Volume holograms are holograms where the thickness of the recording material is much larger than the light wavelength used for recording. In this case diffraction of light from the hologram is possible only as Bragg diffraction, i.e., the light has to have the right wavelength (color) and the wave must have the right shape. Volume holograms are also called thick holograms or Bragg holograms.
A holographic display is a type of display that utilizes light diffraction to create a virtual three-dimensional image of an object. Holographic displays are distinguished from other forms of 3D imaging in that they do not require the aid of any special glasses or external equipment for a viewer to see the image.
Digital holographic microscopy (DHM) is digital holography applied to microscopy. Digital holographic microscopy distinguishes itself from other microscopy methods by not recording the projected image of the object. Instead, the light wave front information originating from the object is digitally recorded as a hologram, from which a computer calculates the object image by using a numerical reconstruction algorithm. The image forming lens in traditional microscopy is thus replaced by a computer algorithm.
Other closely related microscopy methods to digital holographic microscopy are interferometric microscopy, optical coherence tomography and diffraction phase microscopy. Common to all methods is the use of a reference wave front to obtain amplitude (intensity) and phase information. The information is recorded on a digital image sensor or by a photodetector from which an image of the object is created (reconstructed) by a computer. In traditional microscopy, which do not use a reference wave front, only intensity information is recorded and essential information about the object is lost.
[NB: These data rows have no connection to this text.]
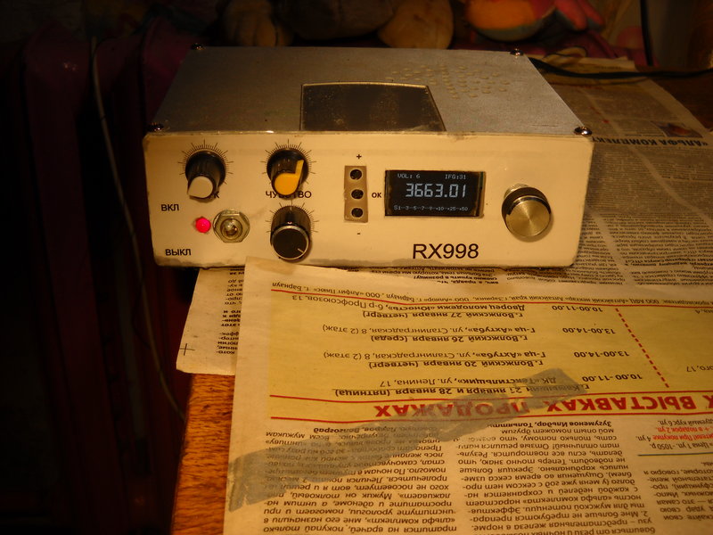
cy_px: 268
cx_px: 356
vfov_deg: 35.1
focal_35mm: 41
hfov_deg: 45.8
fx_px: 844
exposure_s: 1/30
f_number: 3.1
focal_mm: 6.72
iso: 64
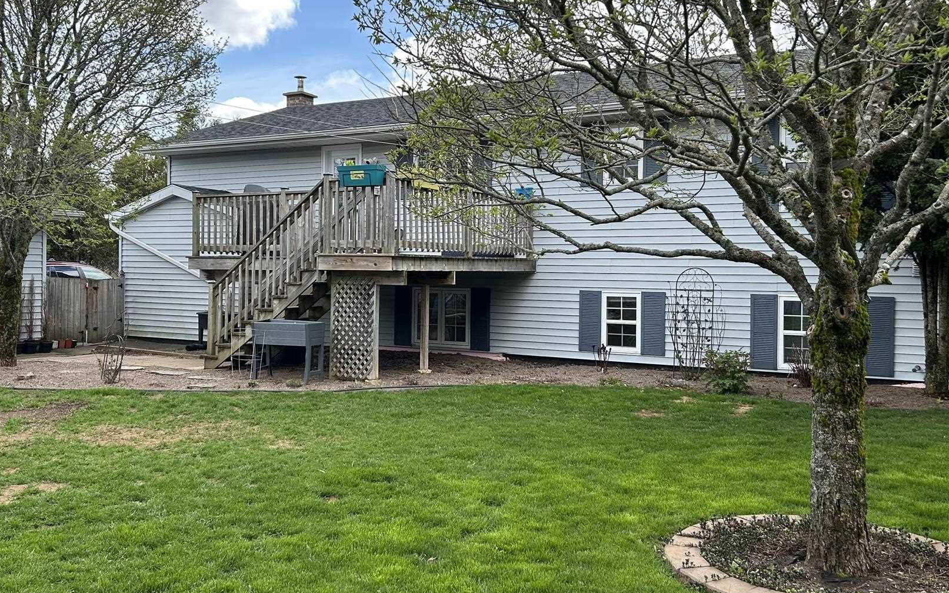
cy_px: 279
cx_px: 428
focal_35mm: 35
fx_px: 905
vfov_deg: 36.3
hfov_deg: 55.2
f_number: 1.5
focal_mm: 5.7
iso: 50
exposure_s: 1/1196
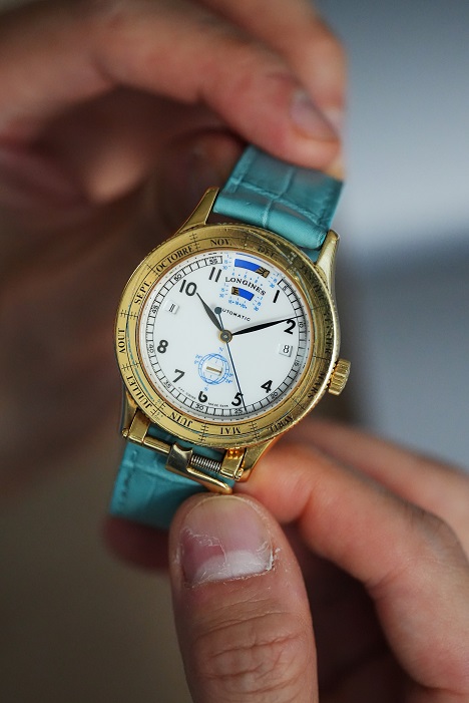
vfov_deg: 19.4
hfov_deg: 13.1
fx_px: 2050
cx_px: 234
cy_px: 352
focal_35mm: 105
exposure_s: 1/250
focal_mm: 105
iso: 8000
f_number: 2.8
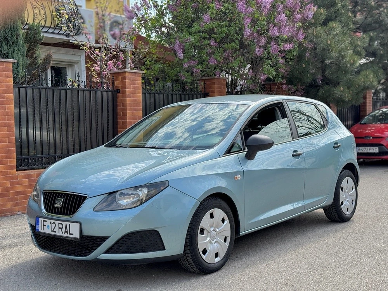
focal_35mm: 48
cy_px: 146
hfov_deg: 39.7
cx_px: 194
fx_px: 538
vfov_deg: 30.3
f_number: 1.78
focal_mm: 6.76
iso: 64
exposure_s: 1/1984
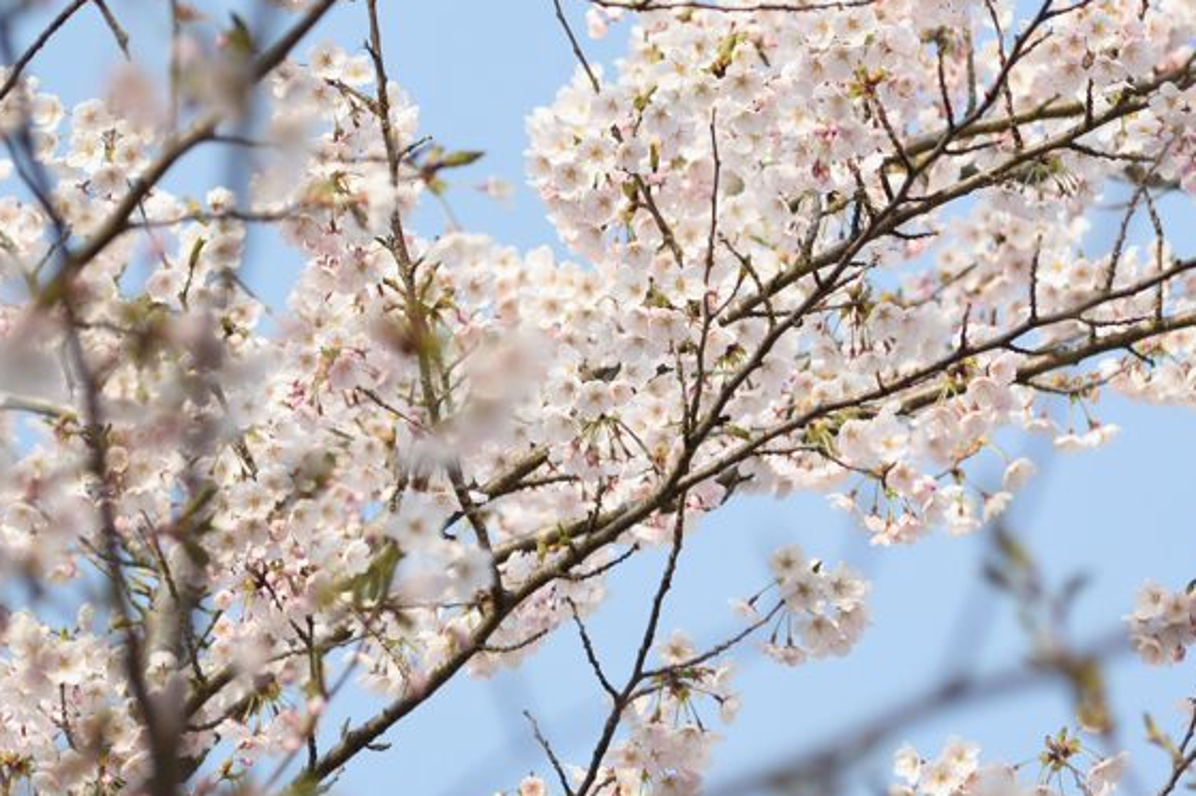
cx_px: 642
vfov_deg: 3.7
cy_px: 143
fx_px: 12315
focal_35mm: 371
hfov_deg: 5.6
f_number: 5.6
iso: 200
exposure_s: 1/320
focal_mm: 135
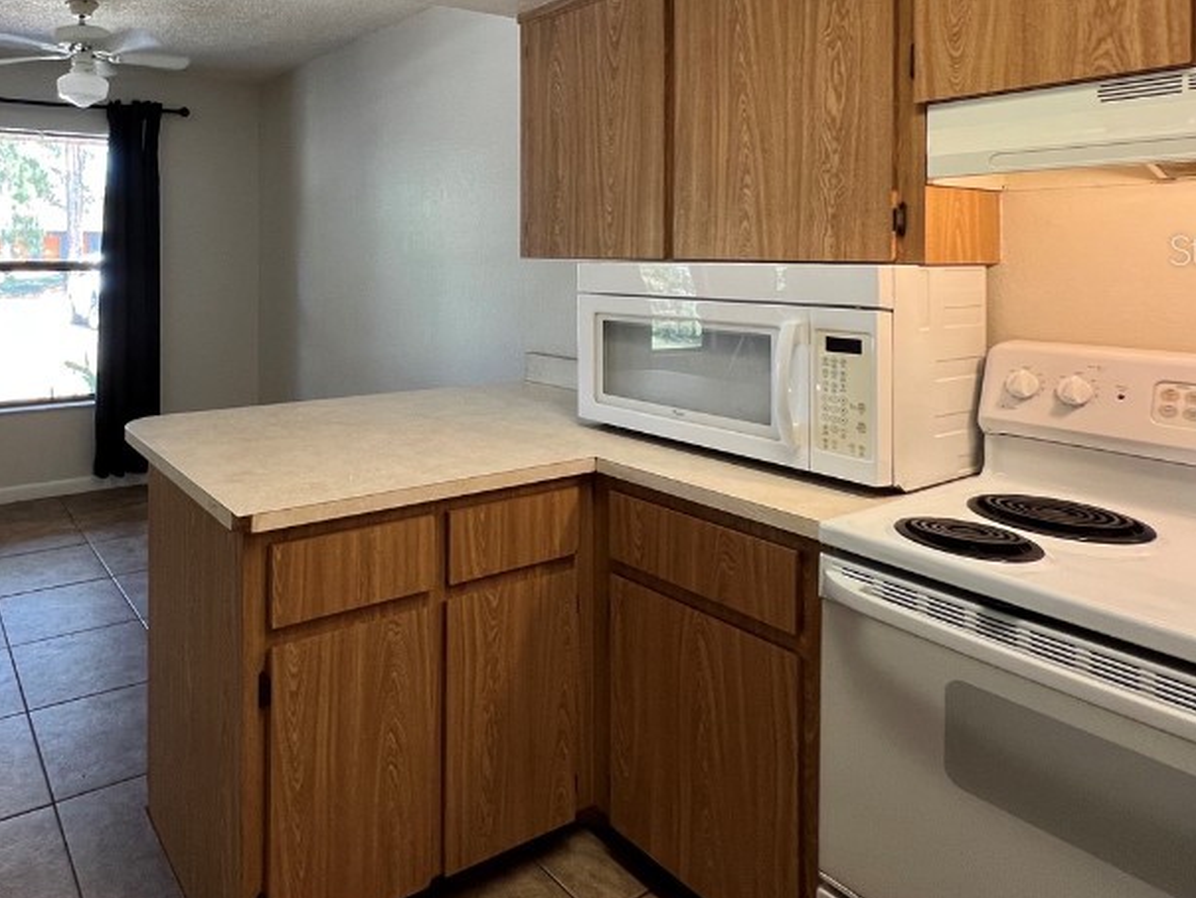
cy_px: 249
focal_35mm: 22
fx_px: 760
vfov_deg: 58.6
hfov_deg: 72.6
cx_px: 344
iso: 125
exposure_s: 1/60
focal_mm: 1.57
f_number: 1.8
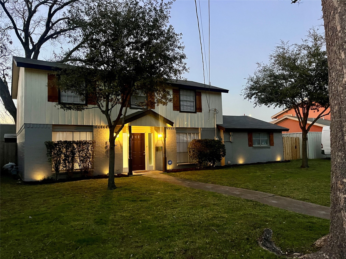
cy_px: 130
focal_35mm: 26
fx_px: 260
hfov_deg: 67.3
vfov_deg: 53.1
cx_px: 173
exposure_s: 1/30
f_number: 1.6
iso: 640
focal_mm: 5.1
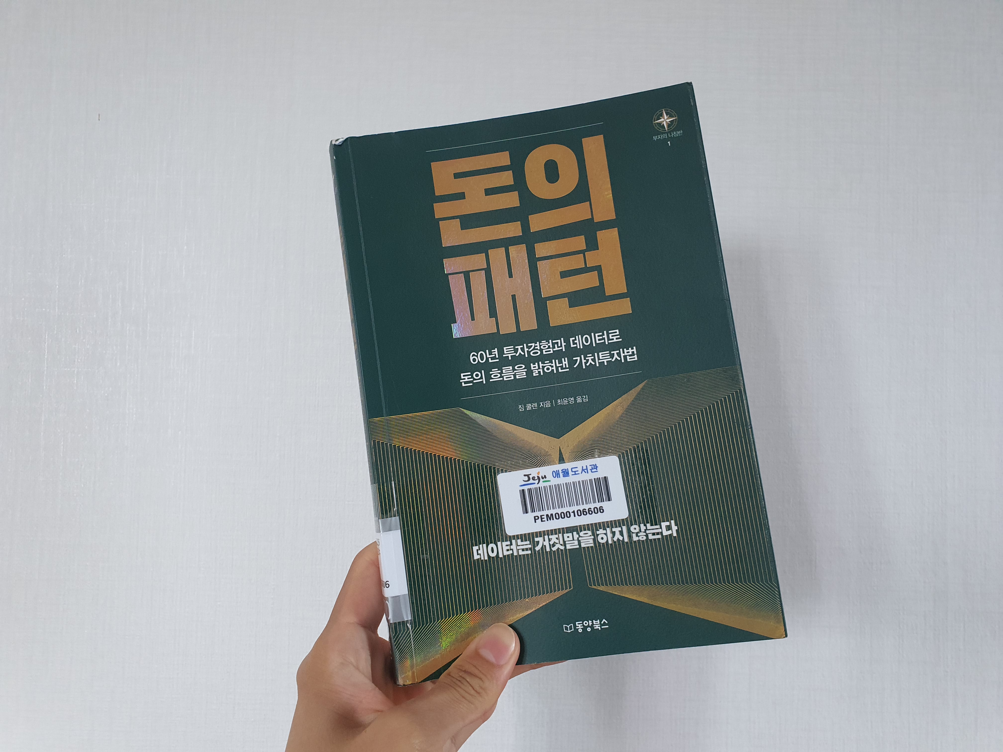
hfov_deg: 67.3
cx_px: 502
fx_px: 753
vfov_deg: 53.1
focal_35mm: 26
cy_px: 376
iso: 320
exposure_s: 1/120
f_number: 2.4
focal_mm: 4.3
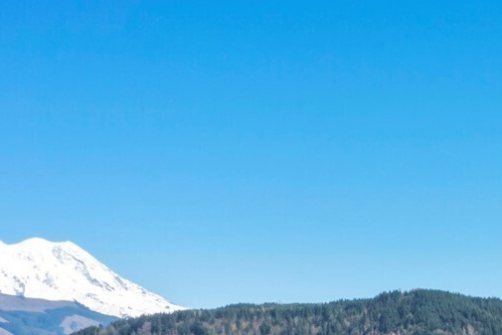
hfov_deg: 20.1
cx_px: 627
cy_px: 516
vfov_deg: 13.6
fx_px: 1311
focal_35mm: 94
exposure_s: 1/120
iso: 100
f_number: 9
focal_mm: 10.26
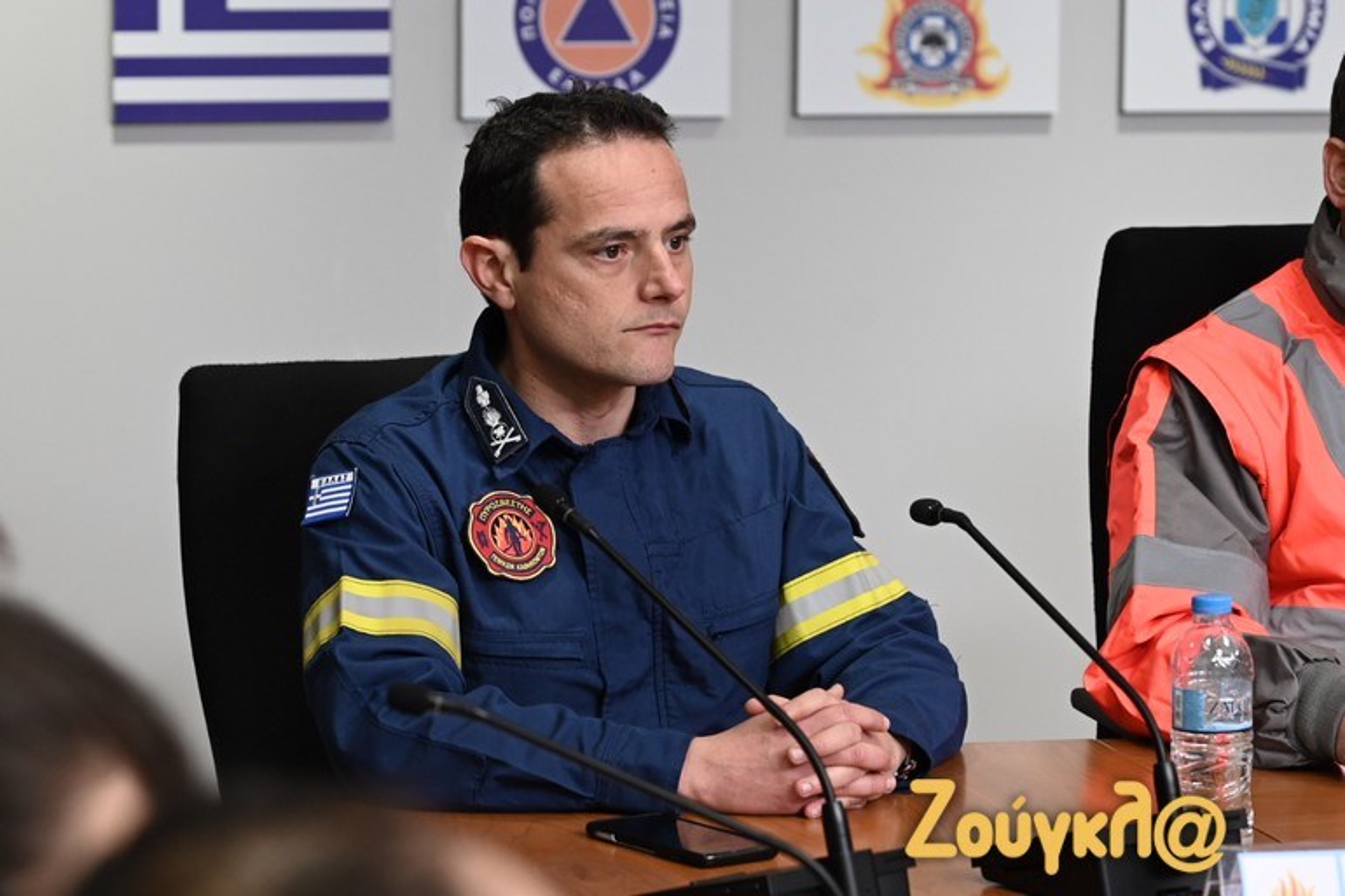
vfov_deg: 9.9
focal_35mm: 139
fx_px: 5192
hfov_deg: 14.8
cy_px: 448
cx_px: 672
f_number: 4.5
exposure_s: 1/250
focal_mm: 93
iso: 2000
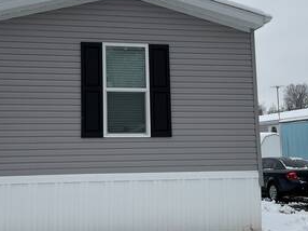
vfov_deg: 27.9
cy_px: 94
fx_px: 462
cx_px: 115
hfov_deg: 36.6
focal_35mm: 52
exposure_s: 1/666
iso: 16
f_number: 1.8
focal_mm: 3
Holographic interference microscopy
(HIM) is holographic interferometry applied for microscopy for visualization of phase micro-objects. Phase micro-objects are invisible because they do not change intensity of light, they insert only invisible phase shifts. The holographic interference microscopy distinguishes itself from other microscopy methods by using a hologram and the interference for converting invisible phase shifts into intensity changes.